● Extract to read

★ ★ ★ ★

Let’s get a quick overview of how you can choose between different AWS Databases. How do you choose RDS vs DynamoDB vs Redshift?
You will learn
- What are the different types of databases?
- How can you choose the right AWS database for your scenario?
- What are the differences between RDS vs DynamoDB vs Redshift?
- When do you use RDS vs DynamoDB vs Redshift?
Database Categories
- There are several categories of databases:
- Relational (OLTP and OLAP), Document, Key Value, Graph, In Memory among others
- Choosing type of database for your use case is not easy. A few factors:
- Do you want a fixed schema?
- Do you want flexibility in defining and changing your schema? (schemaless)
- What level of transaction properties do you need? (atomicity and consistency)
- What kind of latency do you want? (seconds, milliseconds or microseconds)
- How many transactions do you expect? (hundreds or thousands or millions of transactions per second)
- How much data will be stored? (MBs or GBs or TBs or PBs)

★ ★ ★ ★

● Work task 1
Repeat the lines of the collected data from the start of the records through the line that contains "[AdSense Maketi: İçerik Üstü Banner", inclusive, leaving the pictures out of your answer.

[Collected data]
★ ★ ★ ★

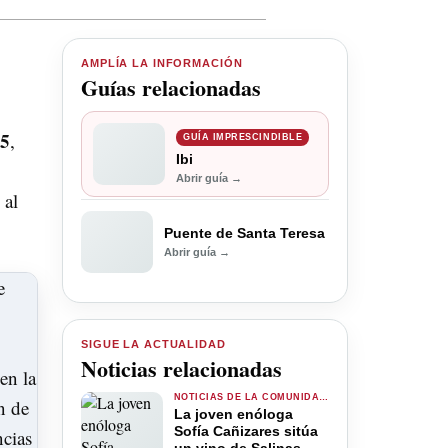
AMPLÍA LA INFORMACIÓN
Guías relacionadas
65
,
GUÍA IMPRESCINDIBLE
Ibi
Abrir guía →
 al
Puente de Santa Teresa
Abrir guía →
SIGUE LA ACTUALIDAD
Noticias relacionadas
NOTICIAS DE LA COMUNIDAD VALENCIANA
La joven enóloga
Sofía Cañizares sitúa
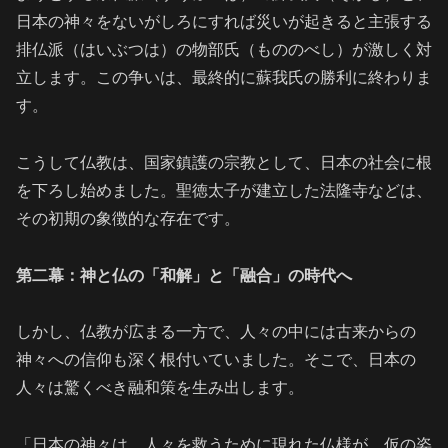
日本の神々をないがしろにすれば災いが起きると主張する
排仏派（はいぶつは）の物部氏（もののべし）が激しく対
立します。この争いは、最終的に蘇我氏の勝利に終わりま
す。
こうして仏教は、国家鎮護の宗教として、日本の社会に根
を下ろし始めました。聖徳太子が建立した法隆寺などは、
その初期の象徴的な存在です。
第二幕：神と仏の「和解」と「融合」の時代へ
しかし、仏教が広まる一方で、人々の中には古来からの
神々への信仰も深く根付いていました。そこで、日本の
人々は驚くべき融和策を生み出します。
「日本の神々は、人々を救うために現れた仏様が、仮の姿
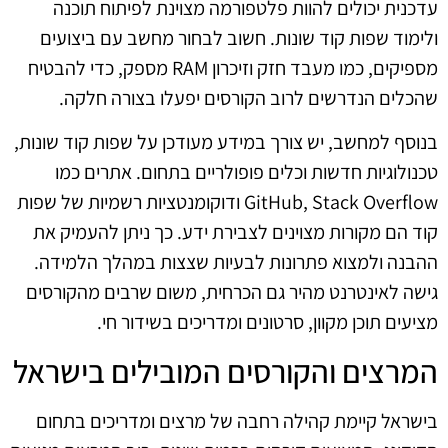
עדכנית יכולים להוות פלטפורמה מצוינת לפיתוח תוכנה
ולימוד שפות קוד שונות. חשוב לבחור מחשב עם ביצועים
מספיקים, כמו מעבד חזק וזיכרון RAM מספק, כדי להבטיח
שהכלים הנדרשים לרוב הקורסים יפעלו בצורה חלקה.
בנוסף למחשב, יש צורך במידע מעודכן על שפות קוד שונות,
טכנולוגיות חדשות וכלים פופולריים בתחום. אתרים כמו
GitHub, Stack Overflow ודוקומנטציות רשמיות של שפות
קוד הם מקורות מצוינים לצבירת ידע. כך ניתן להעמיק את
ההבנה ולמצוא פתרונות לבעיות שצצות במהלך הלמידה.
גישה לאינטרנט מהיר גם הכרחית, משום שרבים מהקורסים
מציעים תוכן מקוון, סרטונים ומדריכים בשידור חי.
המרצים והקורסים המובילים בישראל
בישראל קיימת קהילה רחבה של מרצים ומדריכים בתחום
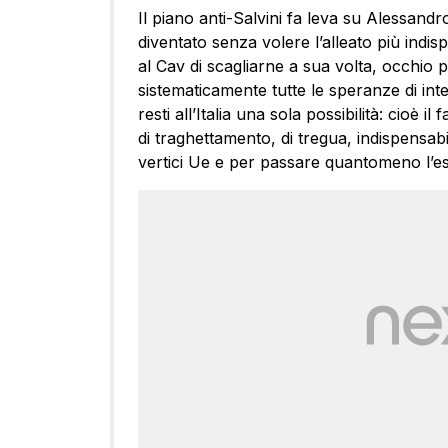
Il piano anti-Salvini fa leva su Alessandr
diventato senza volere l’alleato più indi
al Cav di scagliarne a sua volta, occhio p
sistematicamente tutte le speranze di int
resti all’Italia una sola possibilità: cioè 
di traghettamento, di tregua, indispensab
vertici Ue e per passare quantomeno l’es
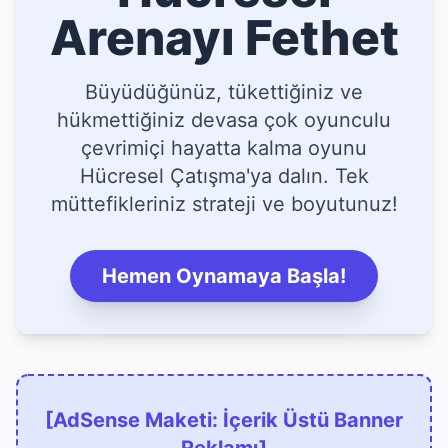
Arenayı Fethet
Büyüdüğünüz, tükettiğiniz ve
hükmettiğiniz devasa çok oyunculu
çevrimiçi hayatta kalma oyunu
Hücresel Çatışma'ya dalın. Tek
müttefikleriniz strateji ve boyutunuz!
Hemen Oynamaya Başla!
[AdSense Maketi: İçerik Üstü Banner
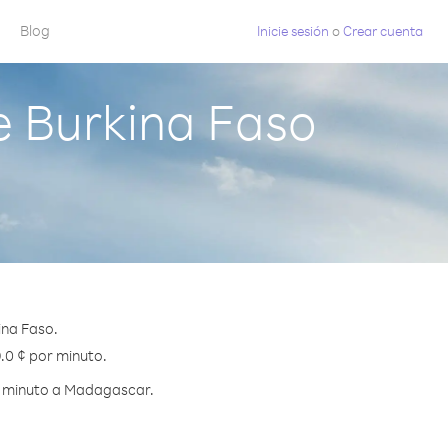
Blog
Inicie sesión
o
Crear cuenta
 Burkina Faso
ina Faso.
.0 ¢ por minuto.
r minuto a Madagascar.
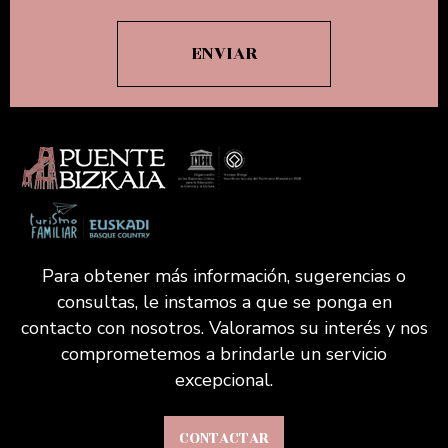
Para obtener más información, sugerencias o
consultas, le instamos a que se ponga en
contacto con nosotros. Valoramos su interés y nos
comprometemos a brindarle un servicio
excepcional.
CONTACTAR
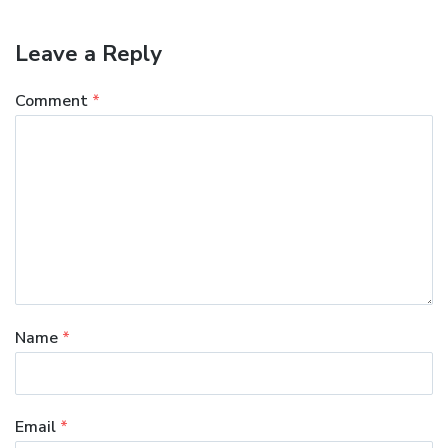
Leave a Reply
Comment
*
Name
*
Email
*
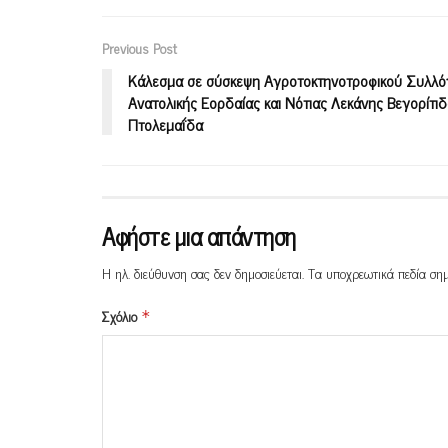
Previous Post
Κάλεσμα σε σύσκεψη Αγροτοκτηνοτροφικού Συλλ
Ανατολικής Εορδαίας και Νότιας Λεκάνης Βεγορίτι
Πτολεμαΐδα
Αφήστε μια απάντηση
Η ηλ. διεύθυνση σας δεν δημοσιεύεται.
Τα υποχρεωτικά πεδία ση
Σχόλιο
*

★ ★ ★ ★

● Work task 2
In the overview of choosing AWS databases, which levels of latency are offered as options?

● Written reply 1
AMPLÍA LA INFORMACIÓN
Guías relacionadas
65
,
GUÍA IMPRESCINDIBLE
Ibi
Abrir guía →
 al
Puente de Santa Teresa
Abrir guía →
SIGUE LA ACTUALIDAD
Noticias relacionadas
NOTICIAS DE LA COMUNIDAD VALENCIANA
La joven enóloga
Sofía Cañizares sitúa
日本の神々をないがしろにすれば災いが起きると主張する
排仏派（はいぶつは）の物部氏（もののべし）が激しく対
立します。この争いは、最終的に蘇我氏の勝利に終わりま
す。
こうして仏教は、国家鎮護の宗教として、日本の社会に根
を下ろし始めました。聖徳太子が建立した法隆寺などは、
その初期の象徴的な存在です。
第二幕：神と仏の「和解」と「融合」の時代へ
しかし、仏教が広まる一方で、人々の中には古来からの
神々への信仰も深く根付いていました。そこで、日本の
人々は驚くべき融和策を生み出します。
「日本の神々は、人々を救うために現れた仏様が、仮の姿
עדכנית יכולים להוות פלטפורמה מצוינת לפיתוח תוכנה
ולימוד שפות קוד שונות. חשוב לבחור מחשב עם ביצועים
מספיקים, כמו מעבד חזק וזיכרון RAM מספק, כדי להבטיח
שהכלים הנדרשים לרוב הקורסים יפעלו בצורה חלקה.
בנוסף למחשב, יש צורך במידע מעודכן על שפות קוד שונות,
טכנולוגיות חדשות וכלים פופולריים בתחום. אתרים כמו
GitHub, Stack Overflow ודוקומנטציות רשמיות של שפות
קוד הם מקורות מצוינים לצבירת ידע. כך ניתן להעמיק את
ההבנה ולמצוא פתרונות לבעיות שצצות במהלך הלמידה.
גישה לאינטרנט מהיר גם הכרחית, משום שרבים מהקורסים
מציעים תוכן מקוון, סרטונים ומדריכים בשידור חי.
המרצים והקורסים המובילים בישראל
בישראל קיימת קהילה רחבה של מרצים ומדריכים בתחום
Il piano anti-Salvini fa leva su Alessandr
diventato senza volere l’alleato più indi
al Cav di scagliarne a sua volta, occhio p
sistematicamente tutte le speranze di int
resti all’Italia una sola possibilità: cioè 
di traghettamento, di tregua, indispensab
vertici Ue e per passare quantomeno l’es
Arenayı Fethet
Büyüdüğünüz, tükettiğiniz ve
hükmettiğiniz devasa çok oyunculu
çevrimiçi hayatta kalma oyunu
Hücresel Çatışma'ya dalın. Tek
müttefikleriniz strateji ve boyutunuz!
Hemen Oynamaya Başla!
[AdSense Maketi: İçerik Üstü Banner

● Written reply 2
Seconds, milliseconds or microseconds.